Step 9: Reclaim Lost Backlinks and Unlinked Brand Mentions
Two high-conversion quick wins that most off-page SEO workflows skip:
Lost backlinks: Use Ahrefs‘ Lost Backlinks report to identify links that existed in the past but disappeared. Common causes are page updates that removed your link, URL migrations that broke the connection, or deleted articles. A well-written reclaim email to a webmaster you once had a link from has a high success rate.
Unlinked brand mentions: Find mentions of your brand, product, or founder name that appear online without a link. Tools like Google Alerts, Ahrefs Alerts, and Brand24 surface these automatically. Contact the author and ask them to add a link. Conversion rates are high because the writer has already shown they know your brand.
Together these two tactics can recover significant link equity in weeks, often faster than building entirely new links.
Brand Building and Digital PR Checklist
Step 10: Set Up Brand Mention Monitoring
Brand mention monitoring ensures you never miss an opportunity to convert a mention into a link, respond to coverage, or identify trends in how your brand is being discussed.
Set up alerts for:
- Your brand name and product names
- Key executives and founders
- Your main topic keywords (to spot conversations where you should be referenced)
- Competitor mentions (to identify media relationships you could target)
Tools: Google Alerts (free, good coverage), Ahrefs Alerts (picks up web mentions across Ahrefs‘ index), Brand24 or Mention (real-time monitoring with sentiment scoring). Review alerts at least weekly.
Step 11: Run Digital PR Campaigns for High-Authority Links
Digital PR earns editorial coverage from news sites, industry publications, and media outlets. A successful campaign can generate 20 to 50 high-DR backlinks in a few weeks, well beyond what a standard outreach workflow produces in the same time.
Effective digital PR story angles:
- Original survey data: A well-designed survey on a topic your industry cares about gives journalists a story to write with a citable data source
- Contrarian analysis: Challenge widely repeated statistics or conventional wisdom with evidence
- Newsjacking: Respond to breaking industry news with expert commentary within 24 to 48 hours of a story breaking
- Awards and lists: Applications for industry awards generate trade press coverage when shortlisted or won
- Company milestones: New integrations, major client wins, or funding rounds earn relevant trade media coverage
The key difference from guest posting is the target: digital PR reaches journalists and editors at publications, not blog managers. The pitch needs a news angle that serves their readers, not just a useful article about your niche. Our digital PR guide covers campaign formats, media list building, and how to measure the impact of earned coverage.
Step 12: Encourage Branded Searches
Branded search volume is a trust signal. When many users specifically search for your brand name, Google interprets that pattern as evidence of genuine authority and demand. Branded searches also influence AI search visibility: models that have seen your brand name frequently co-occurring with your target topics in their training data are more likely to surface your brand in AI-generated answers.

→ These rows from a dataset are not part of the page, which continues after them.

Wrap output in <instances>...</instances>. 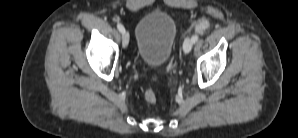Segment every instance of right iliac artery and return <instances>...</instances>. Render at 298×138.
<instances>
[{"instance_id":"82829eb1","label":"right iliac artery","mask_w":298,"mask_h":138,"mask_svg":"<svg viewBox=\"0 0 298 138\" xmlns=\"http://www.w3.org/2000/svg\"><path fill=\"white\" fill-rule=\"evenodd\" d=\"M117 27H118L119 30H122L123 29V27H122L121 24H118Z\"/></svg>"}]
</instances>
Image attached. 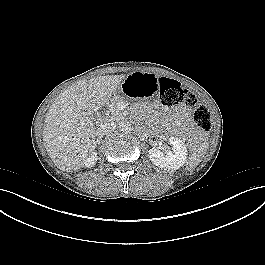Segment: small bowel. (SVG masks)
<instances>
[{"instance_id":"small-bowel-1","label":"small bowel","mask_w":265,"mask_h":265,"mask_svg":"<svg viewBox=\"0 0 265 265\" xmlns=\"http://www.w3.org/2000/svg\"><path fill=\"white\" fill-rule=\"evenodd\" d=\"M175 114L181 118H187L189 116V111L186 107H179L176 109Z\"/></svg>"}]
</instances>
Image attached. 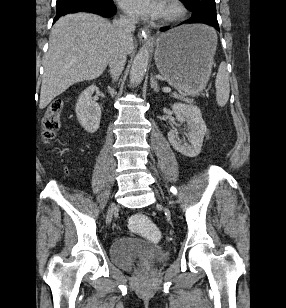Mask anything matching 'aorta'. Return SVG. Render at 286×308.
<instances>
[{
    "label": "aorta",
    "mask_w": 286,
    "mask_h": 308,
    "mask_svg": "<svg viewBox=\"0 0 286 308\" xmlns=\"http://www.w3.org/2000/svg\"><path fill=\"white\" fill-rule=\"evenodd\" d=\"M150 59V49L148 47L141 48L135 56L130 69V82L139 84L142 82L147 70Z\"/></svg>",
    "instance_id": "aorta-1"
}]
</instances>
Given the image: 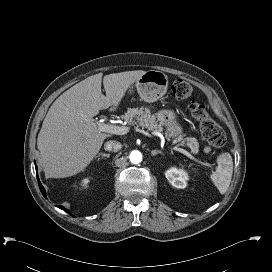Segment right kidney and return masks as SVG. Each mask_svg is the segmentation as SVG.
<instances>
[{
    "instance_id": "1",
    "label": "right kidney",
    "mask_w": 272,
    "mask_h": 272,
    "mask_svg": "<svg viewBox=\"0 0 272 272\" xmlns=\"http://www.w3.org/2000/svg\"><path fill=\"white\" fill-rule=\"evenodd\" d=\"M89 182H90V180H89L88 178H84V179L82 180V185H83V186H87Z\"/></svg>"
}]
</instances>
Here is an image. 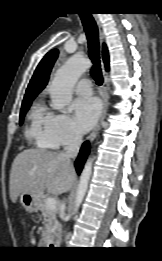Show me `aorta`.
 Masks as SVG:
<instances>
[{"label":"aorta","mask_w":162,"mask_h":261,"mask_svg":"<svg viewBox=\"0 0 162 261\" xmlns=\"http://www.w3.org/2000/svg\"><path fill=\"white\" fill-rule=\"evenodd\" d=\"M90 66L91 62L89 59L76 54L69 58L68 61L58 69L49 87L52 107L54 109L62 110L65 106L70 104L75 83ZM92 165L93 158H89L80 176L73 214L78 212L87 192L90 176L92 174Z\"/></svg>","instance_id":"1"}]
</instances>
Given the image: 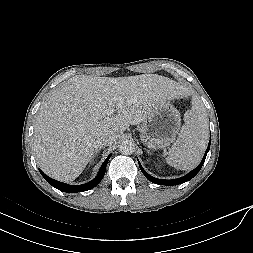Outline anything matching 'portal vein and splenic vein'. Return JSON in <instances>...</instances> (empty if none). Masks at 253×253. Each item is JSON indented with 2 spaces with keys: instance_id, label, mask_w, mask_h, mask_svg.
<instances>
[{
  "instance_id": "18ae733b",
  "label": "portal vein and splenic vein",
  "mask_w": 253,
  "mask_h": 253,
  "mask_svg": "<svg viewBox=\"0 0 253 253\" xmlns=\"http://www.w3.org/2000/svg\"><path fill=\"white\" fill-rule=\"evenodd\" d=\"M122 104H123V99L122 98H118V106H117V108L116 109L115 108L110 109L108 111V114L109 115H113L115 113V111L122 106Z\"/></svg>"
}]
</instances>
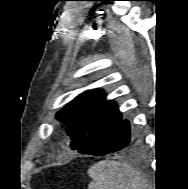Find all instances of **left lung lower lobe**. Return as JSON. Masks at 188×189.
Listing matches in <instances>:
<instances>
[{
  "mask_svg": "<svg viewBox=\"0 0 188 189\" xmlns=\"http://www.w3.org/2000/svg\"><path fill=\"white\" fill-rule=\"evenodd\" d=\"M137 139L131 137L130 124L128 120H122L96 147L89 153L90 155H106L131 148Z\"/></svg>",
  "mask_w": 188,
  "mask_h": 189,
  "instance_id": "obj_1",
  "label": "left lung lower lobe"
}]
</instances>
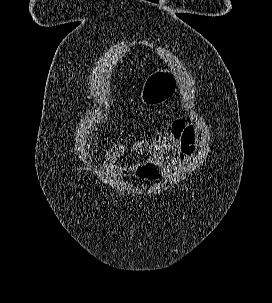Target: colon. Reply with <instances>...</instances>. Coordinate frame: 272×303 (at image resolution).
I'll use <instances>...</instances> for the list:
<instances>
[{"label":"colon","mask_w":272,"mask_h":303,"mask_svg":"<svg viewBox=\"0 0 272 303\" xmlns=\"http://www.w3.org/2000/svg\"><path fill=\"white\" fill-rule=\"evenodd\" d=\"M138 175L142 178L153 180L157 177V169L152 164H146L138 169Z\"/></svg>","instance_id":"1"}]
</instances>
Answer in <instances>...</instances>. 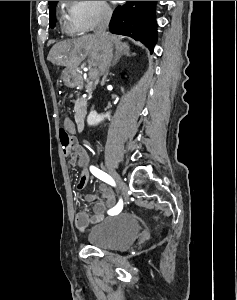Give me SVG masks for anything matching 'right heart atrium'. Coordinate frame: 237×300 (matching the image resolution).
Listing matches in <instances>:
<instances>
[{"instance_id":"right-heart-atrium-1","label":"right heart atrium","mask_w":237,"mask_h":300,"mask_svg":"<svg viewBox=\"0 0 237 300\" xmlns=\"http://www.w3.org/2000/svg\"><path fill=\"white\" fill-rule=\"evenodd\" d=\"M68 28L75 34H85L108 24L113 11L106 1H66Z\"/></svg>"}]
</instances>
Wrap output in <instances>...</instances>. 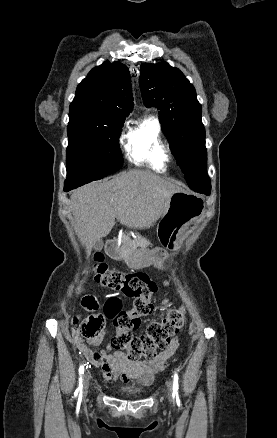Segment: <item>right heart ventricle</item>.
<instances>
[{
    "mask_svg": "<svg viewBox=\"0 0 277 438\" xmlns=\"http://www.w3.org/2000/svg\"><path fill=\"white\" fill-rule=\"evenodd\" d=\"M125 149L132 163L147 164L159 172L167 170L168 148L155 119H144L136 127L130 128L125 137Z\"/></svg>",
    "mask_w": 277,
    "mask_h": 438,
    "instance_id": "obj_1",
    "label": "right heart ventricle"
}]
</instances>
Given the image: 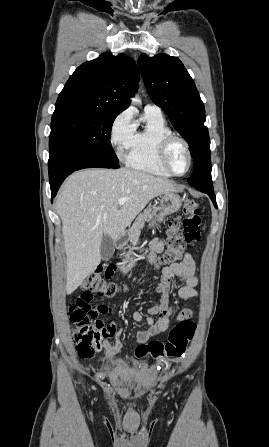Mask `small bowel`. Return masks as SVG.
I'll list each match as a JSON object with an SVG mask.
<instances>
[{
    "mask_svg": "<svg viewBox=\"0 0 269 447\" xmlns=\"http://www.w3.org/2000/svg\"><path fill=\"white\" fill-rule=\"evenodd\" d=\"M151 250L153 253H160L163 250L162 241L158 238L154 239L151 243ZM195 270V261L188 253L184 255L180 263L172 264L162 269L159 276V283L156 287L159 296L148 308L149 313L156 314L157 317L145 316L142 312L138 311L133 313V319L135 321H143L148 326L146 330L138 332L137 339L139 342L145 343L168 329L174 313V299L171 296V285L174 279L183 283V286L175 293L176 298L187 300L198 297V292L195 289L198 284ZM192 314L190 309H183L179 313L178 318L180 320L189 319L192 317ZM121 347V342H116L115 344L104 342V355L98 357L96 359L97 362L102 366H108L118 355Z\"/></svg>",
    "mask_w": 269,
    "mask_h": 447,
    "instance_id": "obj_1",
    "label": "small bowel"
}]
</instances>
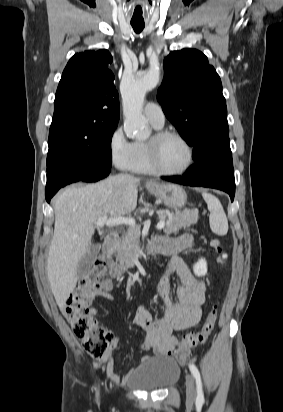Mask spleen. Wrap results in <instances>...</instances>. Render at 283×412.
Wrapping results in <instances>:
<instances>
[{"label":"spleen","instance_id":"3e777b00","mask_svg":"<svg viewBox=\"0 0 283 412\" xmlns=\"http://www.w3.org/2000/svg\"><path fill=\"white\" fill-rule=\"evenodd\" d=\"M202 196L210 211L209 223L211 230L217 235H226L228 220L219 199L208 193H202Z\"/></svg>","mask_w":283,"mask_h":412}]
</instances>
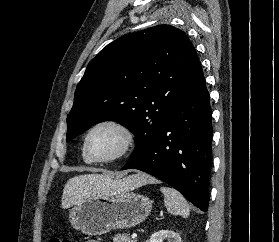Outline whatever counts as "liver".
Masks as SVG:
<instances>
[{"instance_id":"liver-1","label":"liver","mask_w":279,"mask_h":242,"mask_svg":"<svg viewBox=\"0 0 279 242\" xmlns=\"http://www.w3.org/2000/svg\"><path fill=\"white\" fill-rule=\"evenodd\" d=\"M155 180L148 175H133L123 180H113L108 175L85 174L67 181L63 189L62 208H69L91 196L105 195L116 189L132 190Z\"/></svg>"}]
</instances>
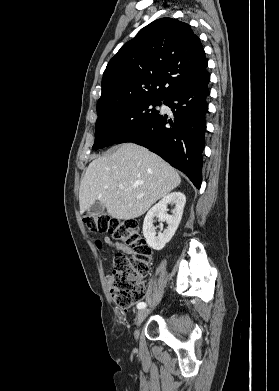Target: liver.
Returning <instances> with one entry per match:
<instances>
[{
	"mask_svg": "<svg viewBox=\"0 0 279 391\" xmlns=\"http://www.w3.org/2000/svg\"><path fill=\"white\" fill-rule=\"evenodd\" d=\"M180 183L177 171L161 157L125 143L89 164L80 184V212L99 201L113 218L134 219Z\"/></svg>",
	"mask_w": 279,
	"mask_h": 391,
	"instance_id": "liver-1",
	"label": "liver"
}]
</instances>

Tactics to increase branded searches:
- Run paid brand awareness campaigns that introduce your name to new audiences
- Get your brand mentioned in high-circulation newsletters, podcasts, and media
- Create genuinely shareable content that spreads on LinkedIn and other platforms used by your audience
- Be consistently active in the communities where your target audience spends time
Step 13: Partner with Niche Influencers and Industry Creators
Influencer partnerships for B2B and SaaS brands work differently than consumer campaigns. Prioritize collaborators with engaged niche audiences rather than large general followings. The best partners are:
- Newsletter authors with dedicated audiences in your niche
- Podcast hosts who interview practitioners in your space
- Analysts and researchers with their own blogs or LinkedIn audiences
- Content creators who publish on their own websites (where links can be editorial)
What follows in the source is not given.